> [DATA PROVIDED]:
========

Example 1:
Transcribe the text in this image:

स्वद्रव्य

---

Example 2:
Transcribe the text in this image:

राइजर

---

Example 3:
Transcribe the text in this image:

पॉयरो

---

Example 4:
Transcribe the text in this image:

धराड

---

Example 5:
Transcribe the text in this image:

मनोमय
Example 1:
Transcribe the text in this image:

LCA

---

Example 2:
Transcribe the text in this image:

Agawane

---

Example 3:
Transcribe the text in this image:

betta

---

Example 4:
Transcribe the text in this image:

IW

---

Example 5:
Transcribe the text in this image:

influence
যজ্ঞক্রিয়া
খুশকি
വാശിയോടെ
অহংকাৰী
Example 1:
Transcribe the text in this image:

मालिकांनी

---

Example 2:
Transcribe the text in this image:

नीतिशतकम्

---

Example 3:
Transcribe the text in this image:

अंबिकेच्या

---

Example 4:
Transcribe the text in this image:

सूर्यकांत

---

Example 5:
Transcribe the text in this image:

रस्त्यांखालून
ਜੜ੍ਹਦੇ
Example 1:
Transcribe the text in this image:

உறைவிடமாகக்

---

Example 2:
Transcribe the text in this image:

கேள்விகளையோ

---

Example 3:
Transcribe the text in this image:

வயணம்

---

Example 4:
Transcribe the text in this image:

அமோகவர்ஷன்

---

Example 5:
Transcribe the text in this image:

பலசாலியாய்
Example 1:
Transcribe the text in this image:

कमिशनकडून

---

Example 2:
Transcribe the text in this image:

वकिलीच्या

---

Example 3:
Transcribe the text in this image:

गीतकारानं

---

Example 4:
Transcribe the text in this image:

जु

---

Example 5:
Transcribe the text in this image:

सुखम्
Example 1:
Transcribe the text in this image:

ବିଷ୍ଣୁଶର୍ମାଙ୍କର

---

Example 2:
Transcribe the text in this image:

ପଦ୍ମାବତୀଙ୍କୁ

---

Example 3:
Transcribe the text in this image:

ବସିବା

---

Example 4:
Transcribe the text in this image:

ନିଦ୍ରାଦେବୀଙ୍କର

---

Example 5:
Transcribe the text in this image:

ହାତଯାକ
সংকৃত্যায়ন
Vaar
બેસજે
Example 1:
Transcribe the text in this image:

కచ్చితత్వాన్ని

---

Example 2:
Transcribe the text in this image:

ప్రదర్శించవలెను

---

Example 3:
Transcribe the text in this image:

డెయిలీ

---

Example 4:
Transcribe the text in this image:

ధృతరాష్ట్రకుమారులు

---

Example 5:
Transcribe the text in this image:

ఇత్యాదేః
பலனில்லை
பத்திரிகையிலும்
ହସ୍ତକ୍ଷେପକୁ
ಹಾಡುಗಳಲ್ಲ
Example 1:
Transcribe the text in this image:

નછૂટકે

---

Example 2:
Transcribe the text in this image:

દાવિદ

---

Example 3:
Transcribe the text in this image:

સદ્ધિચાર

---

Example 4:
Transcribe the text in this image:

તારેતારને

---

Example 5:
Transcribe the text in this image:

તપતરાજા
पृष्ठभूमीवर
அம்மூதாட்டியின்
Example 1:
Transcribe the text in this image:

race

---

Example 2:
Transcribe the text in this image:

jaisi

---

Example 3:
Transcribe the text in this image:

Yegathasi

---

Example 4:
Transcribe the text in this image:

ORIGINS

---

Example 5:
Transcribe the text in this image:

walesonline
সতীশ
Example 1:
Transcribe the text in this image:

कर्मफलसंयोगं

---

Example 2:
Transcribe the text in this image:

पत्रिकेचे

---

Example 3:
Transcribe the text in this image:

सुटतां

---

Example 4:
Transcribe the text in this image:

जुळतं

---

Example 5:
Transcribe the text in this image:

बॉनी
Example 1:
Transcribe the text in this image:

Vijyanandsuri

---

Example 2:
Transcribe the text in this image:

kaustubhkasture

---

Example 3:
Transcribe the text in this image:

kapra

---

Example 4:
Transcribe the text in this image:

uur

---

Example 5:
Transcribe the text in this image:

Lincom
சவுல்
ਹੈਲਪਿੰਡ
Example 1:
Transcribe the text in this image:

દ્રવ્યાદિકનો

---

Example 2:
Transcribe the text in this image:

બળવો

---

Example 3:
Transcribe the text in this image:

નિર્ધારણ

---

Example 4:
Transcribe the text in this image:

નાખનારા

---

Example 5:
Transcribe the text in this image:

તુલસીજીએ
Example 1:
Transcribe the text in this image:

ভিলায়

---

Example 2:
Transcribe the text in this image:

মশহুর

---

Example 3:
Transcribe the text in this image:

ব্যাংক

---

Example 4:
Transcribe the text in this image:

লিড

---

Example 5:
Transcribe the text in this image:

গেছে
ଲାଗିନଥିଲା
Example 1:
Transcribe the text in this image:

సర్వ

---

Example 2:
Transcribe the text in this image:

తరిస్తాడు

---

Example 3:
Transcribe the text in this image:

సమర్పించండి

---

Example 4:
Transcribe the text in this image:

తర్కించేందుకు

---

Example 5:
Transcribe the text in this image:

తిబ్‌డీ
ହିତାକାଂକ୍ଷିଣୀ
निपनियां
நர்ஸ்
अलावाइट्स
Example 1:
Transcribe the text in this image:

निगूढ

========

Set down all of the records shown above once more, exactly.

Example 1:
Transcribe the text in this image:

स्वद्रव्य

---

Example 2:
Transcribe the text in this image:

राइजर

---

Example 3:
Transcribe the text in this image:

पॉयरो

---

Example 4:
Transcribe the text in this image:

धराड

---

Example 5:
Transcribe the text in this image:

मनोमय
Example 1:
Transcribe the text in this image:

LCA

---

Example 2:
Transcribe the text in this image:

Agawane

---

Example 3:
Transcribe the text in this image:

betta

---

Example 4:
Transcribe the text in this image:

IW

---

Example 5:
Transcribe the text in this image:

influence
যজ্ঞক্রিয়া
খুশকি
വാശിയോടെ
অহংকাৰী
Example 1:
Transcribe the text in this image:

मालिकांनी

---

Example 2:
Transcribe the text in this image:

नीतिशतकम्

---

Example 3:
Transcribe the text in this image:

अंबिकेच्या

---

Example 4:
Transcribe the text in this image:

सूर्यकांत

---

Example 5:
Transcribe the text in this image:

रस्त्यांखालून
ਜੜ੍ਹਦੇ
Example 1:
Transcribe the text in this image:

உறைவிடமாகக்

---

Example 2:
Transcribe the text in this image:

கேள்விகளையோ

---

Example 3:
Transcribe the text in this image:

வயணம்

---

Example 4:
Transcribe the text in this image:

அமோகவர்ஷன்

---

Example 5:
Transcribe the text in this image:

பலசாலியாய்
Example 1:
Transcribe the text in this image:

कमिशनकडून

---

Example 2:
Transcribe the text in this image:

वकिलीच्या

---

Example 3:
Transcribe the text in this image:

गीतकारानं

---

Example 4:
Transcribe the text in this image:

जु

---

Example 5:
Transcribe the text in this image:

सुखम्
Example 1:
Transcribe the text in this image:

ବିଷ୍ଣୁଶର୍ମାଙ୍କର

---

Example 2:
Transcribe the text in this image:

ପଦ୍ମାବତୀଙ୍କୁ

---

Example 3:
Transcribe the text in this image:

ବସିବା

---

Example 4:
Transcribe the text in this image:

ନିଦ୍ରାଦେବୀଙ୍କର

---

Example 5:
Transcribe the text in this image:

ହାତଯାକ
সংকৃত্যায়ন
Vaar
બેસજે
Example 1:
Transcribe the text in this image:

కచ్చితత్వాన్ని

---

Example 2:
Transcribe the text in this image:

ప్రదర్శించవలెను

---

Example 3:
Transcribe the text in this image:

డెయిలీ

---

Example 4:
Transcribe the text in this image:

ధృతరాష్ట్రకుమారులు

---

Example 5:
Transcribe the text in this image:

ఇత్యాదేః
பலனில்லை
பத்திரிகையிலும்
ହସ୍ତକ୍ଷେପକୁ
ಹಾಡುಗಳಲ್ಲ
Example 1:
Transcribe the text in this image:

નછૂટકે

---

Example 2:
Transcribe the text in this image:

દાવિદ

---

Example 3:
Transcribe the text in this image:

સદ્ધિચાર

---

Example 4:
Transcribe the text in this image:

તારેતારને

---

Example 5:
Transcribe the text in this image:

તપતરાજા
पृष्ठभूमीवर
அம்மூதாட்டியின்
Example 1:
Transcribe the text in this image:

race

---

Example 2:
Transcribe the text in this image:

jaisi

---

Example 3:
Transcribe the text in this image:

Yegathasi

---

Example 4:
Transcribe the text in this image:

ORIGINS

---

Example 5:
Transcribe the text in this image:

walesonline
সতীশ
Example 1:
Transcribe the text in this image:

कर्मफलसंयोगं

---

Example 2:
Transcribe the text in this image:

पत्रिकेचे

---

Example 3:
Transcribe the text in this image:

सुटतां

---

Example 4:
Transcribe the text in this image:

जुळतं

---

Example 5:
Transcribe the text in this image:

बॉनी
Example 1:
Transcribe the text in this image:

Vijyanandsuri

---

Example 2:
Transcribe the text in this image:

kaustubhkasture

---

Example 3:
Transcribe the text in this image:

kapra

---

Example 4:
Transcribe the text in this image:

uur

---

Example 5:
Transcribe the text in this image:

Lincom
சவுல்
ਹੈਲਪਿੰਡ
Example 1:
Transcribe the text in this image:

દ્રવ્યાદિકનો

---

Example 2:
Transcribe the text in this image:

બળવો

---

Example 3:
Transcribe the text in this image:

નિર્ધારણ

---

Example 4:
Transcribe the text in this image:

નાખનારા

---

Example 5:
Transcribe the text in this image:

તુલસીજીએ
Example 1:
Transcribe the text in this image:

ভিলায়

---

Example 2:
Transcribe the text in this image:

মশহুর

---

Example 3:
Transcribe the text in this image:

ব্যাংক

---

Example 4:
Transcribe the text in this image:

লিড

---

Example 5:
Transcribe the text in this image:

গেছে
ଲାଗିନଥିଲା
Example 1:
Transcribe the text in this image:

సర్వ

---

Example 2:
Transcribe the text in this image:

తరిస్తాడు

---

Example 3:
Transcribe the text in this image:

సమర్పించండి

---

Example 4:
Transcribe the text in this image:

తర్కించేందుకు

---

Example 5:
Transcribe the text in this image:

తిబ్‌డీ
ହିତାକାଂକ୍ଷିଣୀ
निपनियां
நர்ஸ்
अलावाइट्स
Example 1:
Transcribe the text in this image:

निगूढ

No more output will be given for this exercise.